REQUIREMENTS:
• A. According to the article on socially distant concerts, by what percentage is the Arkansas venue cutting its capacity?
• B. Copy word for word the part of the article on socially distant concerts from "But maybe you'll" up to and including "starting this summer.".

SELECTION:
☆ ☆ ☆ ☆
The first socially-distant concert will take place in Arkansas this Friday.

Don't expect to be knocking shoulders with other fans or crowd surfing anytime soon. 

Less than 250 people will be allowed to partake in the first-ever socially-distant concert in the United States. 

Live Nation is hosting the show and the restrictions are stringent.

As fans enter the Arkansas venue, they'll be required to wear a face mask and have their temperature taken

Tickets can only be purchased in "fan pods" of 2 to 12 seat clusters. 

The venue normally holds over a thousand people, but is cutting capacity by 80%.

Fog sprayers will sanitize the venue. Bathrooms will be limited to 10 at a time.

Larger venues might be able to pull it off with higher ticket prices.

But what about the independent concert halls? 

Over 1,000 have come together to form the National Independent Venue Association in order to lobby funds from the federal government. 

They told Fox Business that 90% of them will not be able to reopen if forced to remain closed for six months or more.

"And we're the first to close. We'll be the last to open. And we need to find a way to hang on long enough to be able to serve the public again."

But maybe you'll feel safer watching a concert from the comfort of your car?.

Last month, Denmark had their first concert at a drive-in movie theater. 

Also electronic musician Marc Ribellet is planning a 5-city tour at drive-in movie theaters across the United States starting this summer. 

And over the weekend a Seattle rapper hosted a drive-in show from a parking lot. They had no amplifier and instead gave cars wireless headphones to listen to the show. 

Despite all the changes, fans remain optimistic.

Live Nation says 90% of ticket holders have chosen to keep their tickets instead of ask for a refund because they believe the shows will go on.
☆ ☆ ☆ ☆
(Data items)
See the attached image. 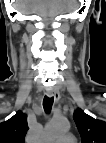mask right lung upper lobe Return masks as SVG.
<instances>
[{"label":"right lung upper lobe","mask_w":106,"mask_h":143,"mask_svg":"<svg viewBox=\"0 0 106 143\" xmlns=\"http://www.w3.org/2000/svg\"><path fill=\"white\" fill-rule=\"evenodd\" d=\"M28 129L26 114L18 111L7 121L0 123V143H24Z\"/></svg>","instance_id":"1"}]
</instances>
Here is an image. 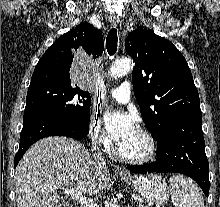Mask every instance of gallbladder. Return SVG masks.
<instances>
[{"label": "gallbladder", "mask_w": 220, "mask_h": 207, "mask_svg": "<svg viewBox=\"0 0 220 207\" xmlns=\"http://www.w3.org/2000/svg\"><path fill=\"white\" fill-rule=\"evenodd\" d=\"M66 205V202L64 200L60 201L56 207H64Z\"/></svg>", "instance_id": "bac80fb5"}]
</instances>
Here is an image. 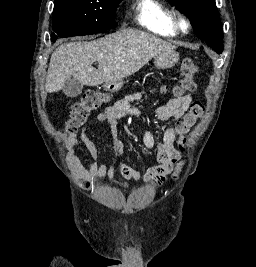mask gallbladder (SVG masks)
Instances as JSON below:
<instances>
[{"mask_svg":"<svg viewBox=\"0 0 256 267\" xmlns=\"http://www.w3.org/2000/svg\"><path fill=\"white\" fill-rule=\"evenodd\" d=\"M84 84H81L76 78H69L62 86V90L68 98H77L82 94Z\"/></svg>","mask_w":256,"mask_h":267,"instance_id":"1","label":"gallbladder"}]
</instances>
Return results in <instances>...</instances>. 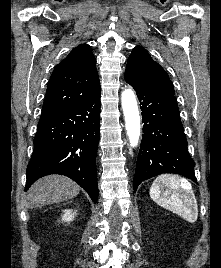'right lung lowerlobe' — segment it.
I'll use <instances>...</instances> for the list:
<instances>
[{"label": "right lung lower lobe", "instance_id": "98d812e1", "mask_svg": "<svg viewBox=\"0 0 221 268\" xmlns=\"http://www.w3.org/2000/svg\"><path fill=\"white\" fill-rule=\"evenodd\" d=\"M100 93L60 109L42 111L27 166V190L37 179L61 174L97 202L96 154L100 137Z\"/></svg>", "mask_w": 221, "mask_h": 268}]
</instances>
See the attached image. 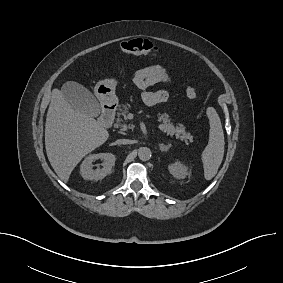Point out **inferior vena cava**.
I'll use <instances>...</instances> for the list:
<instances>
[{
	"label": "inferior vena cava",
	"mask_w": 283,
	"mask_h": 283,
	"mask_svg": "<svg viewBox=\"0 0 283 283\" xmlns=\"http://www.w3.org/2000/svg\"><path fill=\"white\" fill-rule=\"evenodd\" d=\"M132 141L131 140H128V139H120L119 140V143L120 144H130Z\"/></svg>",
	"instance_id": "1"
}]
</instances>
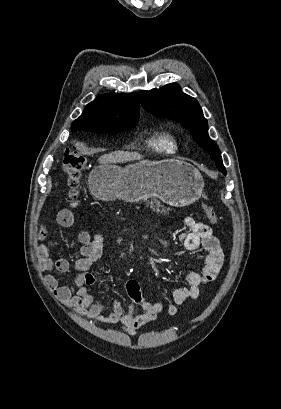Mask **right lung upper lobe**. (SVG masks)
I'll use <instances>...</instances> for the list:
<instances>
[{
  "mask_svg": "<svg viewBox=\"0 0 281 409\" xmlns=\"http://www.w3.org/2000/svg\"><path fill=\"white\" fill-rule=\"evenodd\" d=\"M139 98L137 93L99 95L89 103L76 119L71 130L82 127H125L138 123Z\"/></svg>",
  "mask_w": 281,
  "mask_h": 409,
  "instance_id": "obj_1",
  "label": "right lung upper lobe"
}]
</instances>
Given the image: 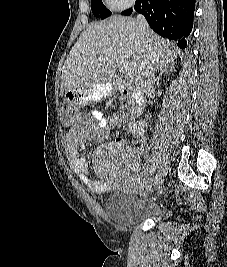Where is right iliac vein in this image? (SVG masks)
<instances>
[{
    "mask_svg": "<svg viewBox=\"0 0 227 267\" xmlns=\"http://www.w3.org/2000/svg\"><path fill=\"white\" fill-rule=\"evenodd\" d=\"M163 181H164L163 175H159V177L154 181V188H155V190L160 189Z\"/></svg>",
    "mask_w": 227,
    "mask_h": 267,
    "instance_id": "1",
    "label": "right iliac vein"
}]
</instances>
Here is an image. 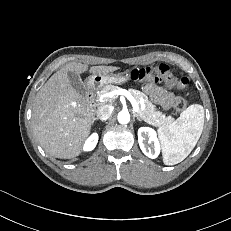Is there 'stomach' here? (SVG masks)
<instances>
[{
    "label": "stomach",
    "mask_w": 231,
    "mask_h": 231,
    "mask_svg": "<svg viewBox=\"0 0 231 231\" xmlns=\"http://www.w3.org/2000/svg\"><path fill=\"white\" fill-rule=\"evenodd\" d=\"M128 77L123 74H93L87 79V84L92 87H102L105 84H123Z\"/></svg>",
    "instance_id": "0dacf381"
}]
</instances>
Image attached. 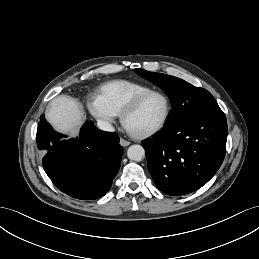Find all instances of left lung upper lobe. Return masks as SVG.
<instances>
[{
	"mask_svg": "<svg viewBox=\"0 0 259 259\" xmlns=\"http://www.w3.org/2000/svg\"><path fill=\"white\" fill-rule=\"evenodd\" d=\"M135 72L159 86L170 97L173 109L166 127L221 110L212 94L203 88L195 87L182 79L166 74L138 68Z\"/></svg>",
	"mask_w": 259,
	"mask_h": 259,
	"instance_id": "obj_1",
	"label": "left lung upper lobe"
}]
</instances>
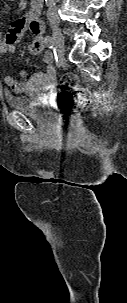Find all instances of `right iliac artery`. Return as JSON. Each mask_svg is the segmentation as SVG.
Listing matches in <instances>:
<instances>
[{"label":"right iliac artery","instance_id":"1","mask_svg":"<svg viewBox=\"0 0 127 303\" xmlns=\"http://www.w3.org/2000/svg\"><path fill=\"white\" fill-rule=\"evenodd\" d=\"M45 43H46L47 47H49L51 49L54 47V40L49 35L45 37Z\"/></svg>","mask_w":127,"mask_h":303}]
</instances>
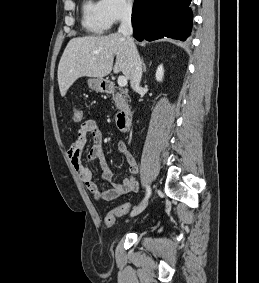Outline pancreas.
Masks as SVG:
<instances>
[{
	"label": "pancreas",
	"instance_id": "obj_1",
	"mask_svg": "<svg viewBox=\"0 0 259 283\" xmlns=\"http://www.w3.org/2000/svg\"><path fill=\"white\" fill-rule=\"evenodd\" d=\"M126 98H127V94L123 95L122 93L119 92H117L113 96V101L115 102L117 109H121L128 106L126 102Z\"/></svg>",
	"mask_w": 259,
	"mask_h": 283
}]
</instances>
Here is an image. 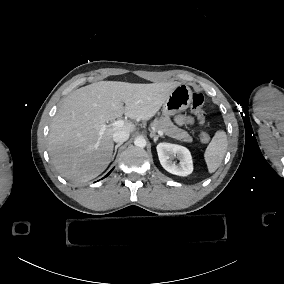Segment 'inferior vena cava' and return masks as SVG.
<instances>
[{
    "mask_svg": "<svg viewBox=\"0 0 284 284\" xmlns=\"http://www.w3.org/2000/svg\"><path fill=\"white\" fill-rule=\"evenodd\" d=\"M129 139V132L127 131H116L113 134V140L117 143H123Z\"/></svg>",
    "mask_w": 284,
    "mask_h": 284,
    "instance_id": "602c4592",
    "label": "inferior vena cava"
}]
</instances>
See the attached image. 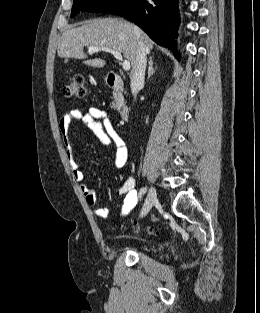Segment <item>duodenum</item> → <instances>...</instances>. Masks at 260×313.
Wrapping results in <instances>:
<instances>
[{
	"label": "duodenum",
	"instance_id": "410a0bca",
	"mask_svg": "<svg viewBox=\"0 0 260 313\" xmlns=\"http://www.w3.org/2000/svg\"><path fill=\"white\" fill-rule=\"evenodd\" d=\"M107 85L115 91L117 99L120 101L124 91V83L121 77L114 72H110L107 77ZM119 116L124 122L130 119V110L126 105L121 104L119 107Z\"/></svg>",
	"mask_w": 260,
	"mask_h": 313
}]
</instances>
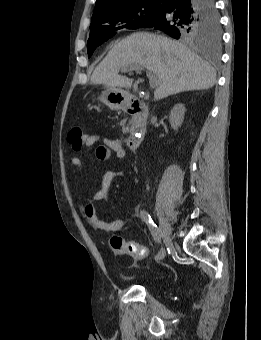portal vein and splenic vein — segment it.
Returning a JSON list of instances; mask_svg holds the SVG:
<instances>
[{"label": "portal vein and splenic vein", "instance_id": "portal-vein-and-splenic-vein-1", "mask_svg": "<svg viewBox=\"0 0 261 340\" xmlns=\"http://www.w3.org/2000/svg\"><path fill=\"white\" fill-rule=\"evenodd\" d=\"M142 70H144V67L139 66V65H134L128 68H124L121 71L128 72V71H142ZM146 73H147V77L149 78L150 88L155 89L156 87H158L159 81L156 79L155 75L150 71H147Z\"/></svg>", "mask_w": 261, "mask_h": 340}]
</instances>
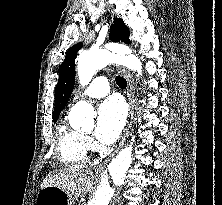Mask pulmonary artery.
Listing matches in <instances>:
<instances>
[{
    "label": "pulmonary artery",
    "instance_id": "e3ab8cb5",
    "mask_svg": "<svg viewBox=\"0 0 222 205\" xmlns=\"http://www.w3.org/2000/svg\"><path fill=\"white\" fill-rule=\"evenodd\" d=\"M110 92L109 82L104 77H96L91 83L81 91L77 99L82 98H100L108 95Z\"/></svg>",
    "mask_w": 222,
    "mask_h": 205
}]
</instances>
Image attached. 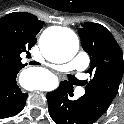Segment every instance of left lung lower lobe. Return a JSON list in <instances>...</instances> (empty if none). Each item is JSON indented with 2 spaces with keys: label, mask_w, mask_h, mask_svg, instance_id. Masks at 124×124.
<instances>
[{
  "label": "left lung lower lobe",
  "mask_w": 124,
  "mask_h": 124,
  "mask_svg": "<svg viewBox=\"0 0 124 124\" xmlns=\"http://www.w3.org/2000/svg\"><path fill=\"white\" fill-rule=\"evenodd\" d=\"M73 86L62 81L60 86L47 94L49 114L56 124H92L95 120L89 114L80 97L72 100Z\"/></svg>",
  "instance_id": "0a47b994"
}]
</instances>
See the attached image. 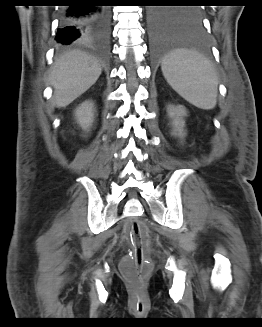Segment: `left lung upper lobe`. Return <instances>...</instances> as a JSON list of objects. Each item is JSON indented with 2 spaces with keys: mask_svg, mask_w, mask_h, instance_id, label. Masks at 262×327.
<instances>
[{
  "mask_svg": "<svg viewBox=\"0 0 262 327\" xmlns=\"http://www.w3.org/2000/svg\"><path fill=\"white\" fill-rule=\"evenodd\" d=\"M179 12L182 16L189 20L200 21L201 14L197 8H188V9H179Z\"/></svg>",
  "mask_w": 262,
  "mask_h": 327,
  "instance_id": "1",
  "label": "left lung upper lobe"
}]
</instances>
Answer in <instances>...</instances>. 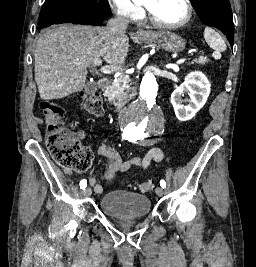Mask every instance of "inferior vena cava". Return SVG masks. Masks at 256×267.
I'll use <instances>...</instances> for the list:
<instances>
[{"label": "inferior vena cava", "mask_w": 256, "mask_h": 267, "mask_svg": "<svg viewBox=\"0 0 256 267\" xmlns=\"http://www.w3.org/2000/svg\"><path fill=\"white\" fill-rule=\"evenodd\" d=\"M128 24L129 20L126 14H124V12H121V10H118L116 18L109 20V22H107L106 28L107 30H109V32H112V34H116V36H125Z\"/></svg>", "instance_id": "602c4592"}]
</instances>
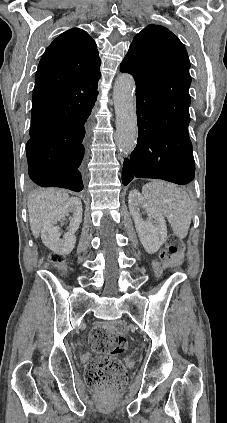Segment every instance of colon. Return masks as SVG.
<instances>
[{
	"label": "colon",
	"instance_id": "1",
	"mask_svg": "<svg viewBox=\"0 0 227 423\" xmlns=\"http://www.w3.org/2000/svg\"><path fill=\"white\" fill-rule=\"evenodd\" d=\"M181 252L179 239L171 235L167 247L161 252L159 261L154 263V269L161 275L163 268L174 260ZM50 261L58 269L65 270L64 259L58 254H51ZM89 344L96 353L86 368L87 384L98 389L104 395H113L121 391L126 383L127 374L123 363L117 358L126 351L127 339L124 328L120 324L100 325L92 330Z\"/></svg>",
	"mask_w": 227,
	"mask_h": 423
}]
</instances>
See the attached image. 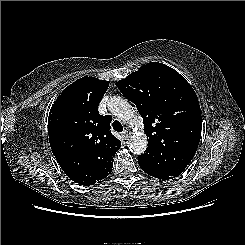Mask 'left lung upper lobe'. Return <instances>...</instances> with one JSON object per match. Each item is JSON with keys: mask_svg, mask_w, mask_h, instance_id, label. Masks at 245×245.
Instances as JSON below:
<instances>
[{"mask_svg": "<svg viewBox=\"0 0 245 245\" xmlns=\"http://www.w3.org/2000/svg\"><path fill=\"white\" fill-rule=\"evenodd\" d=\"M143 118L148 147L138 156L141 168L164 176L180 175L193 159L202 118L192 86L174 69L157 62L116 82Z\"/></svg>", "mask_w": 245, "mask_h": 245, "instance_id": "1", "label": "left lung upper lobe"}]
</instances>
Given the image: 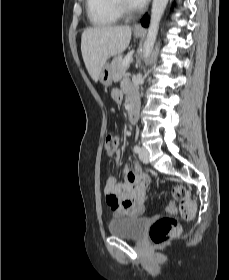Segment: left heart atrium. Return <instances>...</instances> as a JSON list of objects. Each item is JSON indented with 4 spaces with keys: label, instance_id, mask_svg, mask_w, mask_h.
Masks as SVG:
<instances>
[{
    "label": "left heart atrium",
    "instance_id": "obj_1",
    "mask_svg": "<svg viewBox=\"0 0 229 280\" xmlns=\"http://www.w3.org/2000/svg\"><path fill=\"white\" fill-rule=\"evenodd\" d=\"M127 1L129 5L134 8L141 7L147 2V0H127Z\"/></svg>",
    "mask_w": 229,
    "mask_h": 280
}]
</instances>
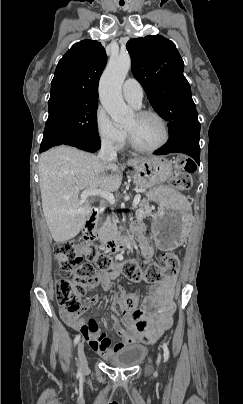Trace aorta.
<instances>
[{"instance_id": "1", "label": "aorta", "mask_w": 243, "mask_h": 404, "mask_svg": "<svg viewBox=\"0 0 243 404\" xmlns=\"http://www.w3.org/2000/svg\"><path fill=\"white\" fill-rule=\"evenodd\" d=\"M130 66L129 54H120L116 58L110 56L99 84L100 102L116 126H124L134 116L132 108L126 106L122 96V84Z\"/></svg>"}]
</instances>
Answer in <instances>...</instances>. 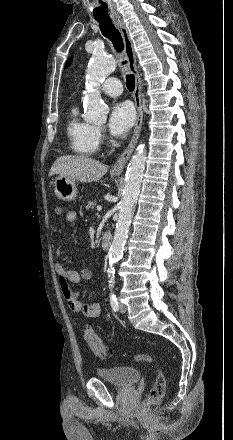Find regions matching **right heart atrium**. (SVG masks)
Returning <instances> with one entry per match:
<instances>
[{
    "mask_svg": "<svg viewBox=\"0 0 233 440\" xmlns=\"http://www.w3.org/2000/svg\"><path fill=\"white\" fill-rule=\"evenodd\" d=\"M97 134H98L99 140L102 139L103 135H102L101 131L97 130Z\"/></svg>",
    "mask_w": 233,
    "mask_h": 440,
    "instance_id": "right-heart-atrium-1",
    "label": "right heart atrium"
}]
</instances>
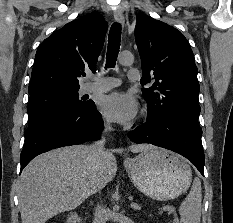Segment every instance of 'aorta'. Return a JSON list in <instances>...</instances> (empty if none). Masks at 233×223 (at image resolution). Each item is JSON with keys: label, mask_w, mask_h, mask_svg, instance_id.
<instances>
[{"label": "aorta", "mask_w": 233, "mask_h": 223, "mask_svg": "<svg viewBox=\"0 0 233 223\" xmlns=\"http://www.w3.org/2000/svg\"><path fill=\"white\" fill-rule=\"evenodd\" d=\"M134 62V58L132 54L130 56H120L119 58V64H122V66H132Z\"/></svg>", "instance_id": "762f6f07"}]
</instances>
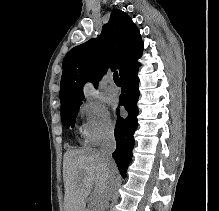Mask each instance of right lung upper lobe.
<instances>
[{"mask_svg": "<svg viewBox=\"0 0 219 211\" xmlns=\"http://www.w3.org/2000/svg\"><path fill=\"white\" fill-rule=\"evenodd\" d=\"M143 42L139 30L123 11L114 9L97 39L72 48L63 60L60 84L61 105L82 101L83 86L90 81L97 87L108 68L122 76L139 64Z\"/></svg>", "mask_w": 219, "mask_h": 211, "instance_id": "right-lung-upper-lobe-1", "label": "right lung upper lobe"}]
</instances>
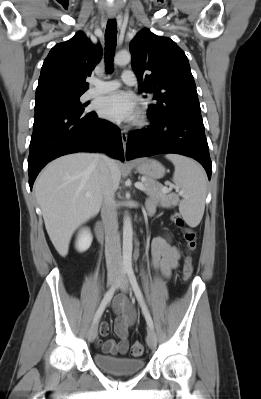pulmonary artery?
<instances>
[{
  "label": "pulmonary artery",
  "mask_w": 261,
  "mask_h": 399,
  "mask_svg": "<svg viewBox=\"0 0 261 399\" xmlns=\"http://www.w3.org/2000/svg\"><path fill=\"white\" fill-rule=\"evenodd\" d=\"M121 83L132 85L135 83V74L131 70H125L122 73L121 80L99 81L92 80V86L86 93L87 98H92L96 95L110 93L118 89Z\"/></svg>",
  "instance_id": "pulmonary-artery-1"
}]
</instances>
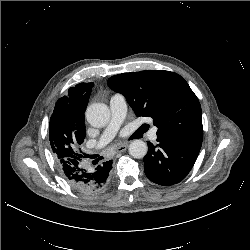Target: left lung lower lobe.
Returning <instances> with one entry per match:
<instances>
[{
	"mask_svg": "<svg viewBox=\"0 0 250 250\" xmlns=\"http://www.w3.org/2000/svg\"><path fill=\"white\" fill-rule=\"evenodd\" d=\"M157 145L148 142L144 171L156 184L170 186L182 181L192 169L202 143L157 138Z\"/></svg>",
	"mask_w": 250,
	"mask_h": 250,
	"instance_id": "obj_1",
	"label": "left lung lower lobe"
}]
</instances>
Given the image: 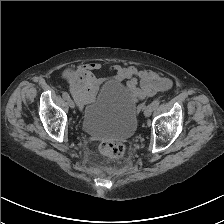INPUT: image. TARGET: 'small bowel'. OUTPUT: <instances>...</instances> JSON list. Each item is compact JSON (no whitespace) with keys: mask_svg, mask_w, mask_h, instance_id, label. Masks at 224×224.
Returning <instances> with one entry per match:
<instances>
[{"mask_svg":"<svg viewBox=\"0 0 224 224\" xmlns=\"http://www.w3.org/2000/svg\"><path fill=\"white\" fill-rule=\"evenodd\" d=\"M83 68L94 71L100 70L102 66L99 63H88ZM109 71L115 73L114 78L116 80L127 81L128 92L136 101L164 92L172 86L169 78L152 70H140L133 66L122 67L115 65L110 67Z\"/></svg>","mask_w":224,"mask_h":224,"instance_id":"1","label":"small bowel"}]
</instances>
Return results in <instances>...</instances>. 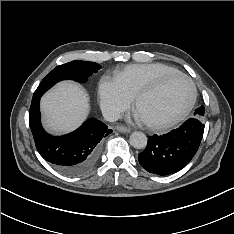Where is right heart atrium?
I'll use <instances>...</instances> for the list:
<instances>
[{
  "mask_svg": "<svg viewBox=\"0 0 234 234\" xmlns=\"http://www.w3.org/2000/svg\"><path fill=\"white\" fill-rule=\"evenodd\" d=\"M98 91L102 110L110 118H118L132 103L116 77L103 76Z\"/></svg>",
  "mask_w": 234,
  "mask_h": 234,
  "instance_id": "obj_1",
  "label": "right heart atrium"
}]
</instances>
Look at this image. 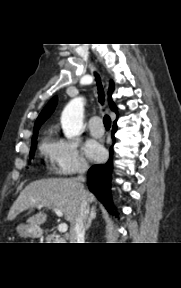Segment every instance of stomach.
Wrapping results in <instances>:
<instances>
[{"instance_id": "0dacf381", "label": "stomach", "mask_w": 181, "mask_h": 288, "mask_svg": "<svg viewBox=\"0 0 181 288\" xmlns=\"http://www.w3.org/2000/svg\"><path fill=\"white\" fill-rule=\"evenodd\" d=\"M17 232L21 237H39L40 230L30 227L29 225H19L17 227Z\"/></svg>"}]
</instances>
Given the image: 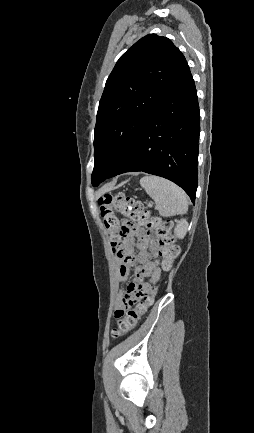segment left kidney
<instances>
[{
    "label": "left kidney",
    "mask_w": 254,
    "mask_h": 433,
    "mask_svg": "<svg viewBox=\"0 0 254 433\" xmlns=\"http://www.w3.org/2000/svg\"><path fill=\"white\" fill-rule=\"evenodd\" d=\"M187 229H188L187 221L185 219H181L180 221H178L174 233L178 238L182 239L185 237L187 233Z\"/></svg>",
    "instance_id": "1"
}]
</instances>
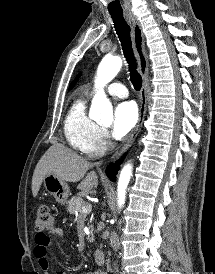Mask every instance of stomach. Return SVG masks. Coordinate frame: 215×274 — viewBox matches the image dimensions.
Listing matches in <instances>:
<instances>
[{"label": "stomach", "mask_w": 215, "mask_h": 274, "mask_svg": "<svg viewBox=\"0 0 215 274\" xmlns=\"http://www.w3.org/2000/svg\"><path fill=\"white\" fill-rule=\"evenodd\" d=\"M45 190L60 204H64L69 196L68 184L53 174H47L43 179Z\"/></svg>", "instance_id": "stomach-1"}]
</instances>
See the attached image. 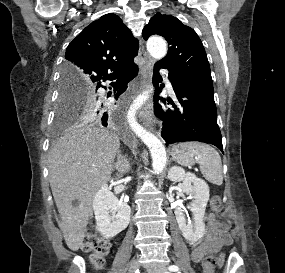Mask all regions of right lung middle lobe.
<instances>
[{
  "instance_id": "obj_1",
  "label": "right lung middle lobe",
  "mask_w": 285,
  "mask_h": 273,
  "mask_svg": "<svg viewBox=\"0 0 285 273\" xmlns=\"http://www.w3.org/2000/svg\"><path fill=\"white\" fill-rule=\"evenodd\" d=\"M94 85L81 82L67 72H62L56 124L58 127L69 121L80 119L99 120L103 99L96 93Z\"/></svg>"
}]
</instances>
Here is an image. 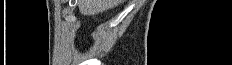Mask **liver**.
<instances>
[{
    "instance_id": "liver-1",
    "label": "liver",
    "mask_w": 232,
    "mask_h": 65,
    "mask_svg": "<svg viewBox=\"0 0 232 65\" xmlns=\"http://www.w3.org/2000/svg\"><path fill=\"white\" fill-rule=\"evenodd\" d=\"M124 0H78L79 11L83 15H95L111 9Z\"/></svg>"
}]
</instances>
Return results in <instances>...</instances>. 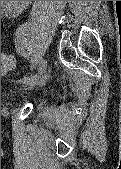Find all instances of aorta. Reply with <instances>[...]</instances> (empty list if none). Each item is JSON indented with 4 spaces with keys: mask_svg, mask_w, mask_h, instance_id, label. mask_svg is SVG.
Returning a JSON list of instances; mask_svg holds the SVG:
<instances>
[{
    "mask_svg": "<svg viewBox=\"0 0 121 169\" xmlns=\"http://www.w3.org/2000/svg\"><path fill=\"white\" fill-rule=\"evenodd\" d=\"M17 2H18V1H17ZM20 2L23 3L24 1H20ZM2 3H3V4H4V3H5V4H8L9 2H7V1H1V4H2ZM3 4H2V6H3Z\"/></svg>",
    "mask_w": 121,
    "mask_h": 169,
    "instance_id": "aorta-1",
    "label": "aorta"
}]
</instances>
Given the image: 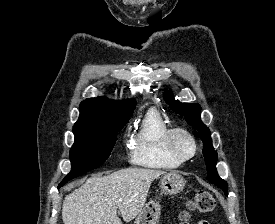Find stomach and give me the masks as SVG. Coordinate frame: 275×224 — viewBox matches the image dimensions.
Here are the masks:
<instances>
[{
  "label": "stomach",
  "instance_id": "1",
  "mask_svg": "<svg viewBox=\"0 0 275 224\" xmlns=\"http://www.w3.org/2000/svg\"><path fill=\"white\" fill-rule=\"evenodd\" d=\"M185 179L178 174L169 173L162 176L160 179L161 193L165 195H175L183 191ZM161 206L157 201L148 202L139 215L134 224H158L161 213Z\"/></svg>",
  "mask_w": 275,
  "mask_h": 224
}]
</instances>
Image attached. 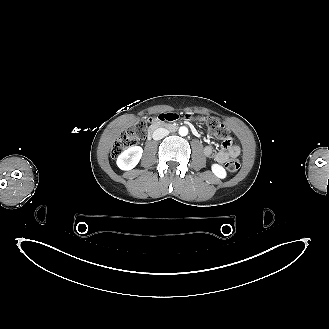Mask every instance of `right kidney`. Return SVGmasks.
☆ ☆ ☆ ☆
ANSWERS BY TASK:
• A. 80%

• B.
But maybe you'll feel safer watching a concert from the comfort of your car?.

Last month, Denmark had their first concert at a drive-in movie theater. 

Also electronic musician Marc Ribellet is planning a 5-city tour at drive-in movie theaters across the United States starting this summer.